— START OF Data lines —
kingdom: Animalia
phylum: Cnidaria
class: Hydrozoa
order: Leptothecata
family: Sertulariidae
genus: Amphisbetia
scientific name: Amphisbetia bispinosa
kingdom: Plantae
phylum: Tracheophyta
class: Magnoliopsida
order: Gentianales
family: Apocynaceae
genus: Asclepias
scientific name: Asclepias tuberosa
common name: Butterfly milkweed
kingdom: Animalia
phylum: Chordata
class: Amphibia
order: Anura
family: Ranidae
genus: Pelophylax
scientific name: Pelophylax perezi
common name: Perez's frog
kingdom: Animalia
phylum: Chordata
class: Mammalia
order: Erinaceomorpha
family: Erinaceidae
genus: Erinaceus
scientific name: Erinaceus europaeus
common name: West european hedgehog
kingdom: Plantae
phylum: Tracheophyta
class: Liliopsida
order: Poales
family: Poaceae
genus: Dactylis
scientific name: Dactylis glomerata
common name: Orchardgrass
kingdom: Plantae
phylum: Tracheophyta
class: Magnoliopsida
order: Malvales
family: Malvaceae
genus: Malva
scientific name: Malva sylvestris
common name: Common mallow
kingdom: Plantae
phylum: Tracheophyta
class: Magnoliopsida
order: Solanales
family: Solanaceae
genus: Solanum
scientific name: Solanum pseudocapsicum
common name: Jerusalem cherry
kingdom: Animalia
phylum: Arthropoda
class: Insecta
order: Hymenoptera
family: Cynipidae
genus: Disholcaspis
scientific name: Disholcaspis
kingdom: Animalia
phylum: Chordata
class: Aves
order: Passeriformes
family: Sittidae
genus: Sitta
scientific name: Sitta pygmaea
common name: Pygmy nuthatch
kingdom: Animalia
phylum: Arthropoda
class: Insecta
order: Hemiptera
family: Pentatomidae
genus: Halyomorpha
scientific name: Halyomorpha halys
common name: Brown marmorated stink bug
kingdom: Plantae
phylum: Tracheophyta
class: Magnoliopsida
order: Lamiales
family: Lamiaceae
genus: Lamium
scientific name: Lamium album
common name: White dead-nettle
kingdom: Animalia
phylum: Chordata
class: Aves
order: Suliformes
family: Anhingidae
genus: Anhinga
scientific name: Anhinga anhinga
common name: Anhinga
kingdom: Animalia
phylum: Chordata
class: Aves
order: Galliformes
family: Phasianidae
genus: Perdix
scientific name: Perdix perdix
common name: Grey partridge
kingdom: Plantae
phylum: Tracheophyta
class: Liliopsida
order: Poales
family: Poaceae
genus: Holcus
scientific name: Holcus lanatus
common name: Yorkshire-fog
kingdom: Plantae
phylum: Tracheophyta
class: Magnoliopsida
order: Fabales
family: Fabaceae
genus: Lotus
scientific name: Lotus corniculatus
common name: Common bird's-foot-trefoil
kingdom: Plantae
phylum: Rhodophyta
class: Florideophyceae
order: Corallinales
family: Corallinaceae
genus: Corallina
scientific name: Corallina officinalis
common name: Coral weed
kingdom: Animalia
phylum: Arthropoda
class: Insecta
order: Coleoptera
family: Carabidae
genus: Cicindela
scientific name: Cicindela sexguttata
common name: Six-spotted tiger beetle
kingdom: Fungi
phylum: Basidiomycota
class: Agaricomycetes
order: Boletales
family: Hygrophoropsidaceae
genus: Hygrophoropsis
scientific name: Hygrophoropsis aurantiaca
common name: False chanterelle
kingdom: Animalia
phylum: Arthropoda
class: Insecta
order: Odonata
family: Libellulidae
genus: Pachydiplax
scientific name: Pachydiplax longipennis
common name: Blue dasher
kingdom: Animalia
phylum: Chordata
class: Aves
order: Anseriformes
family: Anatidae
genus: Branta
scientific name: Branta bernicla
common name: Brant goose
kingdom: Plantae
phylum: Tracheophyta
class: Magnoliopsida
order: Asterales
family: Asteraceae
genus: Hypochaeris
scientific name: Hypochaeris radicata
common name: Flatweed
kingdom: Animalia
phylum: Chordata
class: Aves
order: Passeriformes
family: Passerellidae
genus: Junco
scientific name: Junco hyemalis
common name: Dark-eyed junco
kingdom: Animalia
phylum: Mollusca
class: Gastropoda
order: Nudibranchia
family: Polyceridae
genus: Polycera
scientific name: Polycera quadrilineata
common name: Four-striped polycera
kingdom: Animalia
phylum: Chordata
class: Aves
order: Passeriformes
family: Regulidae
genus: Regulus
— END OF Data lines —
Problem to solve
Write out each of the lines above word for word, keeping them in the same order.

Complete answer
kingdom: Animalia
phylum: Cnidaria
class: Hydrozoa
order: Leptothecata
family: Sertulariidae
genus: Amphisbetia
scientific name: Amphisbetia bispinosa
kingdom: Plantae
phylum: Tracheophyta
class: Magnoliopsida
order: Gentianales
family: Apocynaceae
genus: Asclepias
scientific name: Asclepias tuberosa
common name: Butterfly milkweed
kingdom: Animalia
phylum: Chordata
class: Amphibia
order: Anura
family: Ranidae
genus: Pelophylax
scientific name: Pelophylax perezi
common name: Perez's frog
kingdom: Animalia
phylum: Chordata
class: Mammalia
order: Erinaceomorpha
family: Erinaceidae
genus: Erinaceus
scientific name: Erinaceus europaeus
common name: West european hedgehog
kingdom: Plantae
phylum: Tracheophyta
class: Liliopsida
order: Poales
family: Poaceae
genus: Dactylis
scientific name: Dactylis glomerata
common name: Orchardgrass
kingdom: Plantae
phylum: Tracheophyta
class: Magnoliopsida
order: Malvales
family: Malvaceae
genus: Malva
scientific name: Malva sylvestris
common name: Common mallow
kingdom: Plantae
phylum: Tracheophyta
class: Magnoliopsida
order: Solanales
family: Solanaceae
genus: Solanum
scientific name: Solanum pseudocapsicum
common name: Jerusalem cherry
kingdom: Animalia
phylum: Arthropoda
class: Insecta
order: Hymenoptera
family: Cynipidae
genus: Disholcaspis
scientific name: Disholcaspis
kingdom: Animalia
phylum: Chordata
class: Aves
order: Passeriformes
family: Sittidae
genus: Sitta
scientific name: Sitta pygmaea
common name: Pygmy nuthatch
kingdom: Animalia
phylum: Arthropoda
class: Insecta
order: Hemiptera
family: Pentatomidae
genus: Halyomorpha
scientific name: Halyomorpha halys
common name: Brown marmorated stink bug
kingdom: Plantae
phylum: Tracheophyta
class: Magnoliopsida
order: Lamiales
family: Lamiaceae
genus: Lamium
scientific name: Lamium album
common name: White dead-nettle
kingdom: Animalia
phylum: Chordata
class: Aves
order: Suliformes
family: Anhingidae
genus: Anhinga
scientific name: Anhinga anhinga
common name: Anhinga
kingdom: Animalia
phylum: Chordata
class: Aves
order: Galliformes
family: Phasianidae
genus: Perdix
scientific name: Perdix perdix
common name: Grey partridge
kingdom: Plantae
phylum: Tracheophyta
class: Liliopsida
order: Poales
family: Poaceae
genus: Holcus
scientific name: Holcus lanatus
common name: Yorkshire-fog
kingdom: Plantae
phylum: Tracheophyta
class: Magnoliopsida
order: Fabales
family: Fabaceae
genus: Lotus
scientific name: Lotus corniculatus
common name: Common bird's-foot-trefoil
kingdom: Plantae
phylum: Rhodophyta
class: Florideophyceae
order: Corallinales
family: Corallinaceae
genus: Corallina
scientific name: Corallina officinalis
common name: Coral weed
kingdom: Animalia
phylum: Arthropoda
class: Insecta
order: Coleoptera
family: Carabidae
genus: Cicindela
scientific name: Cicindela sexguttata
common name: Six-spotted tiger beetle
kingdom: Fungi
phylum: Basidiomycota
class: Agaricomycetes
order: Boletales
family: Hygrophoropsidaceae
genus: Hygrophoropsis
scientific name: Hygrophoropsis aurantiaca
common name: False chanterelle
kingdom: Animalia
phylum: Arthropoda
class: Insecta
order: Odonata
family: Libellulidae
genus: Pachydiplax
scientific name: Pachydiplax longipennis
common name: Blue dasher
kingdom: Animalia
phylum: Chordata
class: Aves
order: Anseriformes
family: Anatidae
genus: Branta
scientific name: Branta bernicla
common name: Brant goose
kingdom: Plantae
phylum: Tracheophyta
class: Magnoliopsida
order: Asterales
family: Asteraceae
genus: Hypochaeris
scientific name: Hypochaeris radicata
common name: Flatweed
kingdom: Animalia
phylum: Chordata
class: Aves
order: Passeriformes
family: Passerellidae
genus: Junco
scientific name: Junco hyemalis
common name: Dark-eyed junco
kingdom: Animalia
phylum: Mollusca
class: Gastropoda
order: Nudibranchia
family: Polyceridae
genus: Polycera
scientific name: Polycera quadrilineata
common name: Four-striped polycera
kingdom: Animalia
phylum: Chordata
class: Aves
order: Passeriformes
family: Regulidae
genus: Regulus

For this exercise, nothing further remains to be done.